= Digital Silk Road =

Part of China's Belt and Road Initiative

The Digital Silk Road (DSR) is the digital infrastructure component of China's Belt and Road Initiative (BRI), launched in 2013 to enhance connectivity between China and partner countries. It includes deployment of 5G networks, fiber optic cables, satellite communications, and data center facilities to support cross-border digital trade, e-commerce, and financial integration, including potential use of China's digital renminbi.

China frames the Digital Silk Road as part of an effort to create a community of common destiny in cyberspace. A key component of the strategy is to build digital infrastructure in areas of the global south where private providers have not been willing to develop infrastructure and where local governments do not have the capacity to do so. China's willingness to develop digital infrastructure in such locations is in part due to the expectation that future population growth will be especially high in global south regions.

The Digital Silk Road involves many actors across both China's public and private sectors.

The DSR has expanded China's technological presence internationally through market engagement and diplomatic outreach. China's approach has evolved from providing telecommunications equipment to offering broader technology partnerships encompassing smart cities, cloud infrastructure, and artificial intelligence.

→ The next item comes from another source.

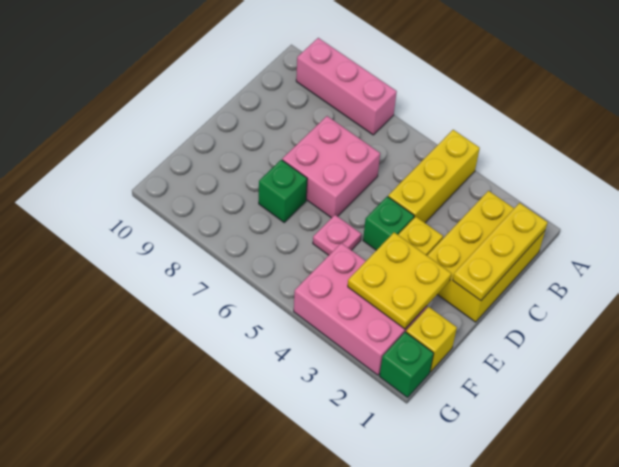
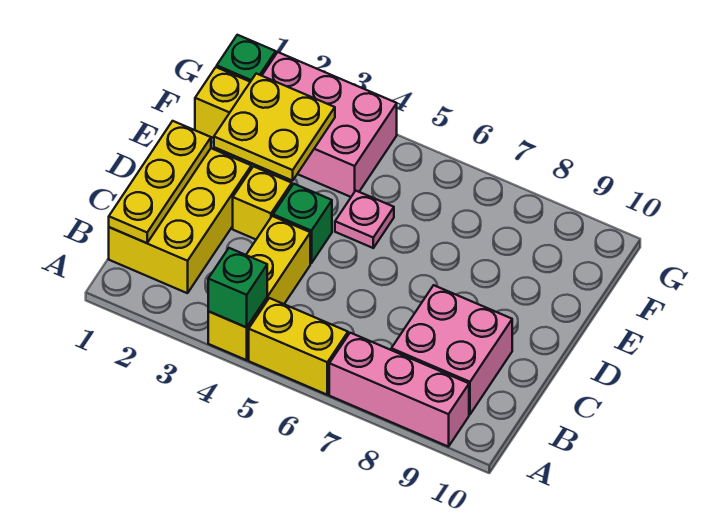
none -> yellow 1x2 brick [249,298,348,395]
pink 2x2 brick [282,116,380,218] -> pink 2x2 brick moved to [391,285,512,414]
green 1x1 brick [259,160,307,222] -> green 1x1 brick moved to [208,248,267,327]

In the Gulf region, countries including Saudi Arabia and the United Arab Emirates have integrated Chinese firms such as Huawei, ZTE, Alibaba Cloud, and CSCEC Middle East into national digital transformation agendas, supporting smart city development, AI deployment, and sovereign cloud services. Chinese vendors are adapting to complex regulatory, security, and operational environments, emphasizing technology localization, governance co-creation, and resilience strategies to sustain influence amid China–U.S. competition.

== History ==
In 2015, General Secretary of the Chinese Communist Party Xi Jinping announced the Digital Silk Road. The Digital Silk Road is a component of the BRI which includes digital technological development, the development of digital standards, and the expansion of digital infrastructure. Its stated aim is to improve digital connectivity among participating countries, with China as the main driver of the improved digital infrastructure, with the benefit to China of reducing its reliance on American digital technology.

Digital Silk Road-related investments in projects outside China reached an estimated US$79 billion as of 2018.

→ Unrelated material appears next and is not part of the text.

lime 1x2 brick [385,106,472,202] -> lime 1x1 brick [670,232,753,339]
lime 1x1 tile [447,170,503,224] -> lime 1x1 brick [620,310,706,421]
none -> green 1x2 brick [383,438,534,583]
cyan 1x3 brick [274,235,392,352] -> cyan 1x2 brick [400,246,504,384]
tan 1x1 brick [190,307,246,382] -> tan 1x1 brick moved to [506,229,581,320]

The 2018 Eurasian Economic Unition (EAEU) -China Agreement created a framework for developing cooperation in digitalization and technology, facilitating Chinese companies' deployment of telecommunications infrastructure and smart city projects across the region.

In the EAEU, Chinese technology companies have established significant market presence, particularly following the 2022 Ukrainian crisis when they expanded their foothold in high technology markets across member states including Russia, Belarus, Kazakhstan, and Kyrgyzstan, with Armenia being a notable exception.

In February 2024, leaked documents from a Chinese government contractor based in Shanghai called I-Soon provided details into a hacking campaign involving the critical infrastructure of Digital Silk Road partner countries.

== Assessment ==
The Digital Silk Road has also been described as a pathway to export China's system of mass surveillance and censorship technology of the Great Firewall to multiple countries.

In a 2024 literature review, academics Christopher Foster et al. write that the focus on concerns about the potential negative impacts of Chinese digital expansion in the global south are often speculative, not evidence-based, worries and that there is "virtually no specific evidence as yet about the positive local economic impact of Digital Silk Road."